TEXT PROVIDED ->
---
title: 'Translations of Photographs with “timbrooks/instruct-pix2pix”'
date: '2025-01-02T19:59:56+00:00'
type: post
word_count: 685
char_count: 4176
tokens: 891
categories:
  - Uncategorized
---

# Translations of Photographs with “timbrooks/instruct-pix2pix”

I’ve been interested in the conversion of photographic/video imagery to something that looks more like a drawing or painting for many years, about 10 years ago I started experimenting with piping video as frames through Photoshop manipulating the video so that it had a variety of non-photographic effects.





The issue with the Photoshop manipulations is that there’s no way for photoshop to understand the content of the images in a meaningful way — the pixels that make up a face are as relevant to the output as the trees in the background. For the drawing experiments I got around that to some degree by using a white backdrop, but the issue remains. (I know, I know, I need better testing footage, but sometimes you just want to start, and you shoot something)





![](https://gregr.org/wp-content/uploads/2025/01/Screenshot-2025-01-02-101734.png)Epaper Display

I recently started looking back into image translation while playing around with making an Epaper picture frame. The Epaper display I picked out can only display black OR white, so you’re stuck with some kind of dithering to emulate grays or maybe if you could create a drawing, you’d be able to just use the black and white.

![](https://gregr.org/wp-content/uploads/2025/01/unnamed-2.png)<https://portraitart.app/>

I played with a few online tools, and they’ve definitely gotten better. There are some that respond to the content of the image in a way that is pretty interesting, though the styles they have available are pretty limited, and of course you don’t really have much control over what they are doing.

I was flipping through Reddit posts about creating drawings from photos but they were mostly just “use website x, y, or z”. I did find a post that mentioned [Automatic1111](https://www.reddit.com/r/StableDiffusion/comments/10jqkd5/sketch_function_in_automatic1111/), but it’s kind of a mess to work with. Though reading more about Automatic1111 brought me to [InstructPix2Pix](https://www.reddit.com/r/MachineLearning/comments/10nxqfg/r_instructpix2pix_learning_to_follow_image/), and on their Github info about [how to run it in Python](https://github.com/timothybrooks/instruct-pix2pix?tab=readme-ov-file#instructpix2pix-in--diffusers)!!

TASK SET ->
1. Answer these questions from the blog post:
(a) About how long ago did the writer start piping video frames through Photoshop?
(b) What colors can the Epaper display the writer picked out show?
(c) Reading more about Automatic1111 led the writer to which tool?
2. Can you write out the blog post's passage starting at "# Translations of" and ending at "of non-photographic effects.", with "experimenting" swapped for "tinkering"?

MATERIAL ->
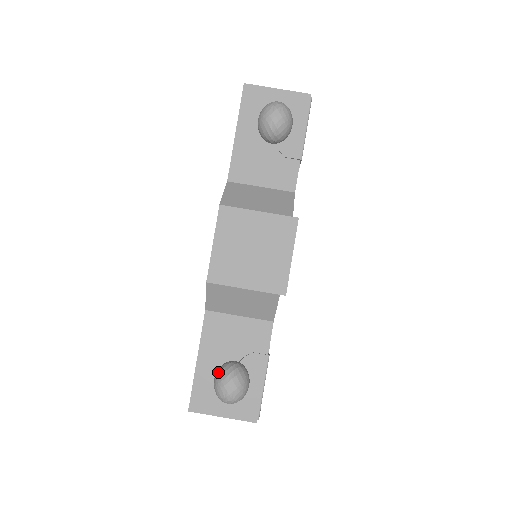
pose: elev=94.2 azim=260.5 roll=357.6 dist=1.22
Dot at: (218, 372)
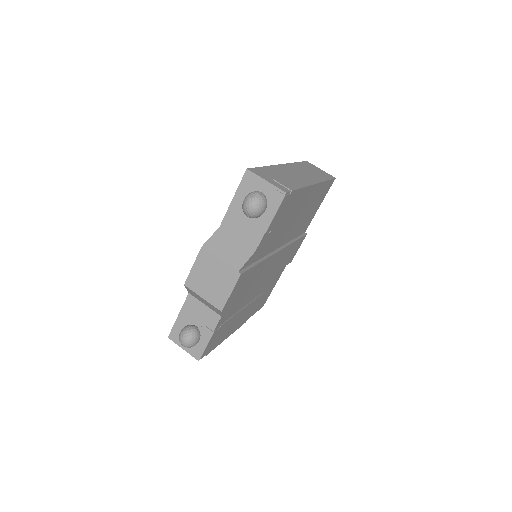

RESPONSES FOR EACH TASK ->
1.
(a) About 10 years ago.
(b) Only black or white.
(c) InstructPix2Pix.

2.
# Translations of Photographs with “timbrooks/instruct-pix2pix”

I’ve been interested in the conversion of photographic/video imagery to something that looks more like a drawing or painting for many years, about 10 years ago I started tinkering with piping video as frames through Photoshop manipulating the video so that it had a variety of non-photographic effects.